もうその辺は私はとっくに死んでおり、かの地へ葬られている筈だったのだ。
昏睡状態に入ってからの事は、その後に聞いたことだ。
私の意識が無くなると、藺晨の父が、、、老閣主が梅嶺を訪れたという。老閣主は私を仮死の状態にして山を下ろし、琅琊閣まで運んだ。
老閣主は長い間、梁国内や諸外国を旅する間に、寒ノ気の治療法を探していてくれたのだ。
琅琊閣に戻っても、とうに限界を越していた私の身体を、意識が戻るまで回復させるのは相当大変だったと、今でも物凄く愚痴られる。
見込みは無いと何度も折れかけたと。
意識が戻ったのは春も過ぎた頃だった。献身的に治療をしてくれたのだ。
意識は戻っても酷使した身体は中々戻らず、寝たきりの状態だったのだ。体力を戻すまでも一年以上かかった。それから寒ノ気を消す治療を始めた。これもまた大変な治療ではあったが、老閣主は色々と試してくれ根気強く効果のある治療を続けてくれた。
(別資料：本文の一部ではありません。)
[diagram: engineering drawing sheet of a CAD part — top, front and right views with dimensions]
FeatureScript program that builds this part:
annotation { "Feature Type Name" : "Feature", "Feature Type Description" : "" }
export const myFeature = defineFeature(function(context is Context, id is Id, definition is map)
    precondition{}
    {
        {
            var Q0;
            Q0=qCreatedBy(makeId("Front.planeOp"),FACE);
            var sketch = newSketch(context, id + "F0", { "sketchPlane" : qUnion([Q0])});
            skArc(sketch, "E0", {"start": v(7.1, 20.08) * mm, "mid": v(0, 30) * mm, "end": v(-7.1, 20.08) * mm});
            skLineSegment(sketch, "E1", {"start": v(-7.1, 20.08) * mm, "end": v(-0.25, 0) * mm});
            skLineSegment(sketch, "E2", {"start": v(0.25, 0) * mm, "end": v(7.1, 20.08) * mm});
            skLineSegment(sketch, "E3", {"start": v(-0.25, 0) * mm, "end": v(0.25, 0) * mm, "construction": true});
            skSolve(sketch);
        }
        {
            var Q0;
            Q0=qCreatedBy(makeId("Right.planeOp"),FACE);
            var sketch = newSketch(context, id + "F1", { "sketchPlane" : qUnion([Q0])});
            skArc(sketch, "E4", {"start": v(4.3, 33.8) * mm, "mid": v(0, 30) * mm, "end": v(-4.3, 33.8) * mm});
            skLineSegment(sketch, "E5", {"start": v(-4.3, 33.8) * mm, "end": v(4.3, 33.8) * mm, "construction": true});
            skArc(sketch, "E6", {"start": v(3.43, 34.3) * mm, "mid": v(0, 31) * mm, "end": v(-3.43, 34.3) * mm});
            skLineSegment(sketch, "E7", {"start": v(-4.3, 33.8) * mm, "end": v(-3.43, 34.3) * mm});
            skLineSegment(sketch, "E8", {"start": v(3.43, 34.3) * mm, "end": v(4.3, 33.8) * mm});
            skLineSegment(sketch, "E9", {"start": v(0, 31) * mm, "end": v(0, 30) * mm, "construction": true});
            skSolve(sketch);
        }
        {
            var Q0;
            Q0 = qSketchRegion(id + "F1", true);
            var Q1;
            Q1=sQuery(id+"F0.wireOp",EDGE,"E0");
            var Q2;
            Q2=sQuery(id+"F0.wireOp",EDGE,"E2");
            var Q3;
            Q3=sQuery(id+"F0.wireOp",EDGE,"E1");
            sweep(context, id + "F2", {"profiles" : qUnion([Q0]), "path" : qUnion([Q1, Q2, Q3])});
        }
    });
霓凰に生きている事を知らせろと、回りの者からは言われたが、あの様な姿で霓凰と会うのは、男として嫌だったのだ。お前を守れる姿になってから会いたかった。━━━━━━



霓凰は馬を駆け、その男の元へ近づいて行く。
予感と疑念は確信に変わってゆくが、ただ怖かった。
─────夢なのだろうか、、、、、。──────
─────本当は私は死んでしまって、彼が迎えに来たのだろうか、、、。─────

男は誰とも違う様な、、、それでも多分あの人なのだ。
その姿は梅長蘇だが、見るからに病弱で蒼白く痩せていたあの梅長蘇ではない。少し陽に焼け、梅長蘇とはまるで別人の様な男だった。
あと三十歩も歩けば男の目の前にも行けようが、そこで馬を止めて降りた。
この度の南楚との戦以上に訳が分からない。

─────林殊兄さんにしか見えないけれど本当にそうなの?。梅長蘇として梅嶺で亡くなり、葬られたのは大勢が見ているわ。眠る様に苦しまず亡くなったのだと。──────

霓凰は不安が先に立ち、直ぐにも駆け寄り確かめたかったが、怖くて出来なかった。ゆっくりと一歩一歩、男に近づいて行った。
涙が溢れる。そうであれば良いという思いと、もしそうであってもどうして良いのか分からない、そして似ている別人だったらどうしよう、考えは霓凰の脳裏を巡り続けた。